Stationen

Dienstag, 9. März 2021

Derblecken

Mit den aktuellen Kabarettisten können Sie mich in aller Regel jagen. Ob „Extra 3“, oder „Neues aus der Anstalt“. Ob Pispers, Rether und wie sie alle heißen. Nicht nur, weil die Themenauswahl so selektiv ist und andere wichtige Themen nicht vorkommen. Mehr noch nervt mich das gewollt Ernste in den Nummern, wenn die Künstler vor Bedeutung triefend ihre völlig unmaßgebliche moralische Agenda abspulen.

Auch viele Beiträge von Dieter Nuhr oder Lisa Eckhart hauen mich nicht um. Sie sind nett, ja, ja. Aber Sie wissen ja, wie die Schwester von „nett“ heißt. Einzig die skurrilen Interviews mit der Eckart unterhalten mich sehr, da sie auf eine unglaublich authentische und gleichzeitig so künstlich-sterile Weise eine Originalität an den Tag legt, an die vielleicht nur noch Monika Gruber und die andere Lisa (Fitz) und die beiden Andreasse (Reber und Giebel) in einer Sternstunde manchmal heranreichen. Gerhard Polt ist nicht ganz so penetrant wie die Gebrüder und Geschwister Well, die aus ihrer Rolle als Evangelisten eines angeblich grundsätzlich immer linken Volkstums nicht mehr hinausfinden werden. Polt ist zu intelligent, um bei diesem Kurs nicht nachdenklich zu werden. Aber bekennen wird er sich nicht zu seiner Nachdenklichkeit. Er weiß, wie man in diesem Land mit Leutenumgeht, die die verkehrte Meinung haben, und so widerspruchsfreudig wie in seiner Jugend ist er sicher nicht. Das juste milieu der linken Bourgeoisie, das um ihn, die Wells und die Schwabinger Schickeria herum entstanden ist, würde ihm eine Kertwende nicht verzeihen und ihn ausspucken, so wie Matthias Matuschek ausgespuckt wurde. Falls er sogar umdenken sollte, wird man es vermutlich nur daran erkennen, dass er schweigsam werden wird.

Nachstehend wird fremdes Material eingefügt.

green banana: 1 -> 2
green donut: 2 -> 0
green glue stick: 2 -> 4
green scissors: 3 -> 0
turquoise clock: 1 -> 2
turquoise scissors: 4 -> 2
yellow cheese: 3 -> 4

Der regelmäßige Shitstorm um Lisa Eckhart von Leuten, die tatsächlich nicht in der Lage sind, zwischen Person und Kunstfigur zu unterscheiden, dagegen erheitert mich nicht. Ich gehöre nicht zu den Menschen, die es genießen können, intelligenter als hoi polloi zu sein. Es bedrückt mich seit 2013 zusehends.

Deutsches Kabarett war auch zu Zeiten von Hanns Dieter Hüsch, Wolfgang Neuss und Dieter Hildebrandt nicht viel wert. Aber es versuchte wenigstens das zu sein, was es eigentlich sein müsste: die Kunst, den herrschenden Herrschaften mit Satire und Biss wenigstens für einen Moment das selbstgerechte Grinsen aus dem Gesicht zu zaubern.

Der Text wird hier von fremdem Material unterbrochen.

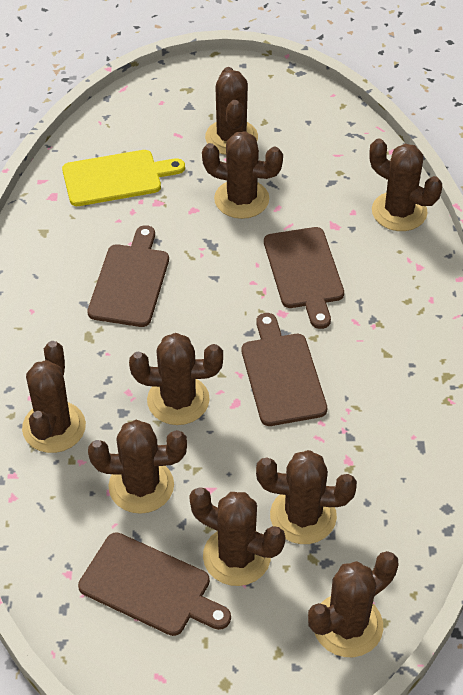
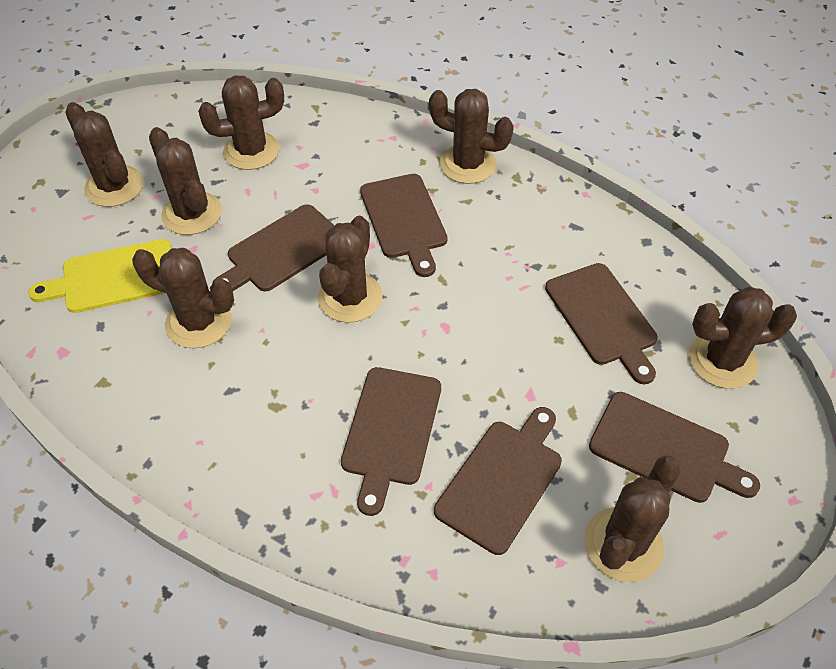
brown cactus: 9 -> 8
brown cutting board: 4 -> 6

Wo Hüsch das selbstgefällige Establishment auf seine Art verhöhnte, wollen die heutigen Spaßerzeuger einem noch selbstgefälligeren Establishment plötzlich gefallen. Offenbar sehen sie sich in der Rolle eines Hofnarren, der als Minister für gute Laune mit zur Herrschaft gehört.

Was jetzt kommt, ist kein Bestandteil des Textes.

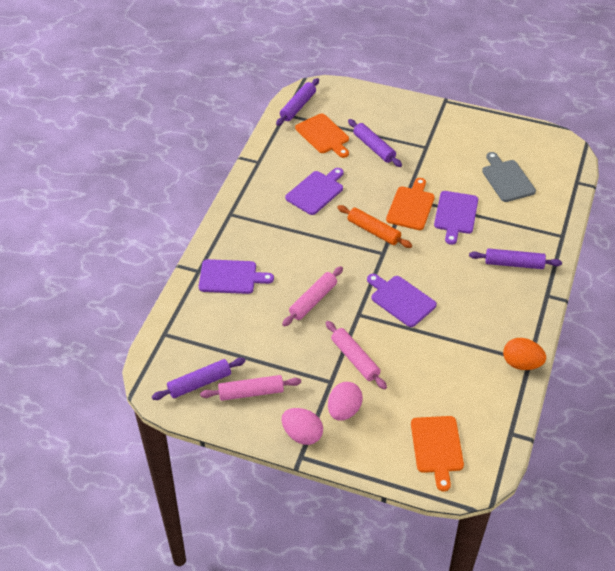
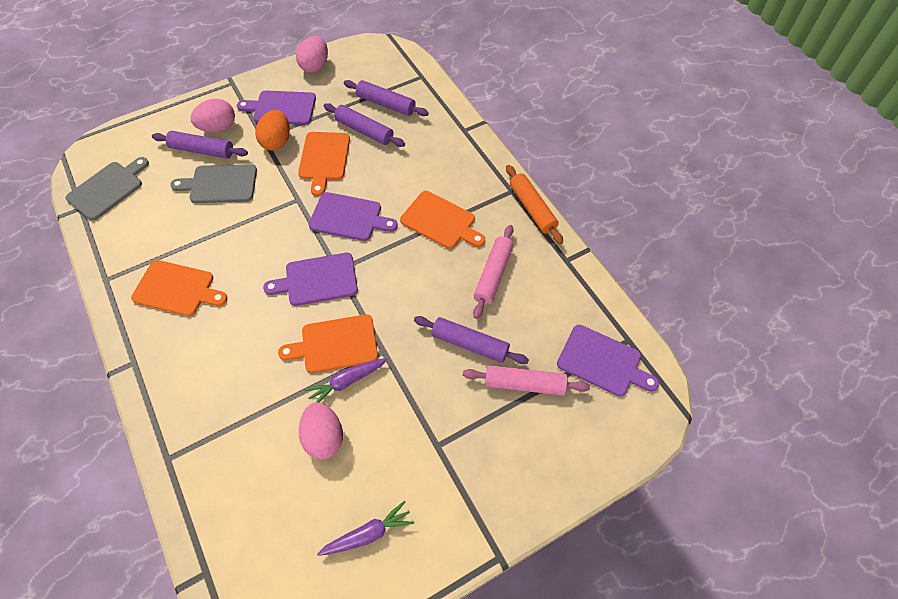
grey cutting board: 1 -> 2
orange cutting board: 3 -> 4
pink egg: 2 -> 3
pink rolling pin: 3 -> 2
purple carrot: 0 -> 2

„Derblecken“ ist Bayrisch und heißt kritisieren, verspotten. Gerne laut und gerne derb. Klassischerweise sitzen die Großkopferten vor Wurschtplatten, Riesenbrez’n und Metallkrügen voll Starkbier und lachen sich bei jeder noch so schiefen Pointe ostentativ ein Loch in den Bauch. Mit hochroter Visage schütteln sich die Politiker durch den Abend. Jaaa nicht den Anschein erwecken, man verstehe keinen Spaß. Am besten gefiel mir das Derblecken, als Dschango Asül sich zum ersten Mal darum kümmerte. Inzwischen müsse Akif Pirincci das übernehmen.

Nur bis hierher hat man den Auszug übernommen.